Further, Khan does not offend me as much as Emerson does. What irritates me about Emerson is that he is one of those people who regard partisan politics as dirty and beneath him. The connection between the partisan rubber meeting the road and Emerson’s posterior meeting the back seat of a government car seems to have eluded him. And I am not surprised by rumours that Emerson will not run again. If he doesn’t, it means that he could have taken one of the options suggested in my February 10th post: resign his seat and handle the softwood lumber and 2010 Olympics files as a government appointee. The new government would not have had to burn up so much political capital to obtain the services of someone who considers being a mere MP to be some kind of a sucker gig.

Khan, at least, had the cojones to stand for a nomination (or at least use his superior organization to scare off anyone from running against him, if you believe the Liberal folklore).

Nevertheless, I still maintain that floor-crossing is a betrayal of voters and hence taboo (though I’m not sure a law banning it would be appropriate or even constitutional). Of course, MPs should not have to sit with a caucus they no longer support, but they should sit as Independents until they have an opportunity to stand as a candidate for the party they want to represent.
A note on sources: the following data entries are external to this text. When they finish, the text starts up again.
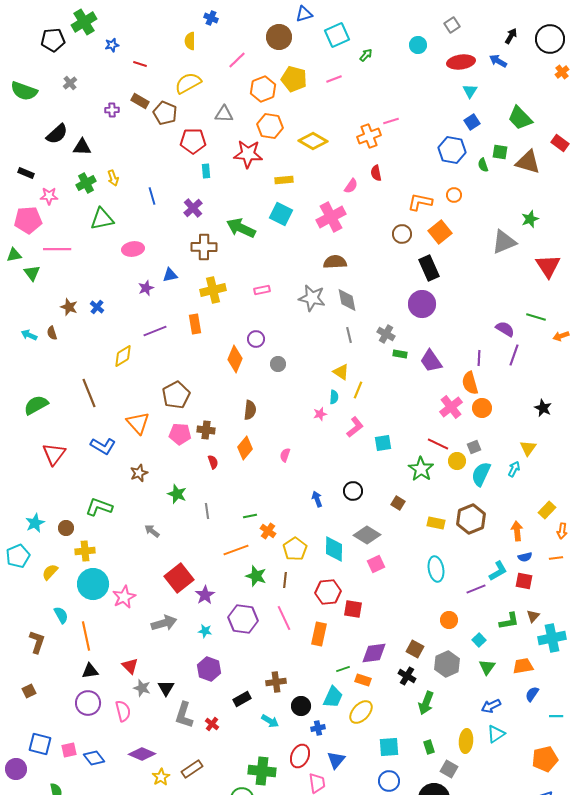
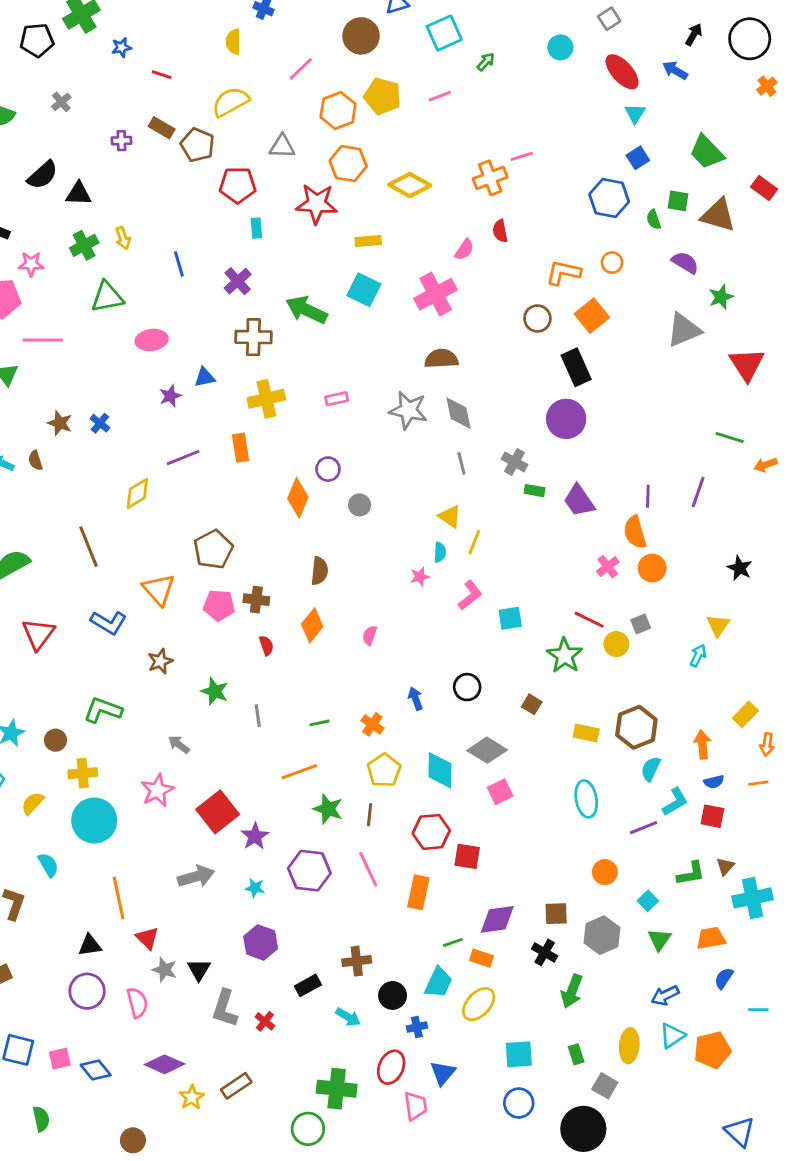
red ellipse: (461, 62) -> (622, 72), turned 56
purple semicircle: (505, 329) -> (685, 263), moved
pink cross: (451, 407) -> (608, 567), size x0.7
cyan semicircle: (481, 474) -> (651, 769), moved, size x0.7
orange cross: (268, 531) -> (372, 724), moved
pink star: (124, 597) -> (157, 790), moved
orange line: (86, 636) -> (119, 898), moved
brown square: (415, 649) -> (556, 914), turned -30
orange pentagon: (545, 759) -> (712, 1050), moved

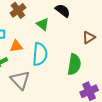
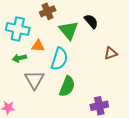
green triangle: (43, 24) -> (69, 30), size x1.5
green semicircle: (74, 64) -> (67, 86), moved

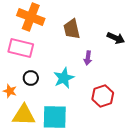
To be fair, some might argue that floor-crossing is just another necessary arrow in the quiver of partisan politics, and what the Liberals are really angry about is that Harper has had better aim than they expected.

The fact that Khan was not given a cabinet position does not diminish the betrayal of his constituents, but if there is an election shortly, that may. Finally, for the love of God, can’t Khan leave his bad rug with the Liberals?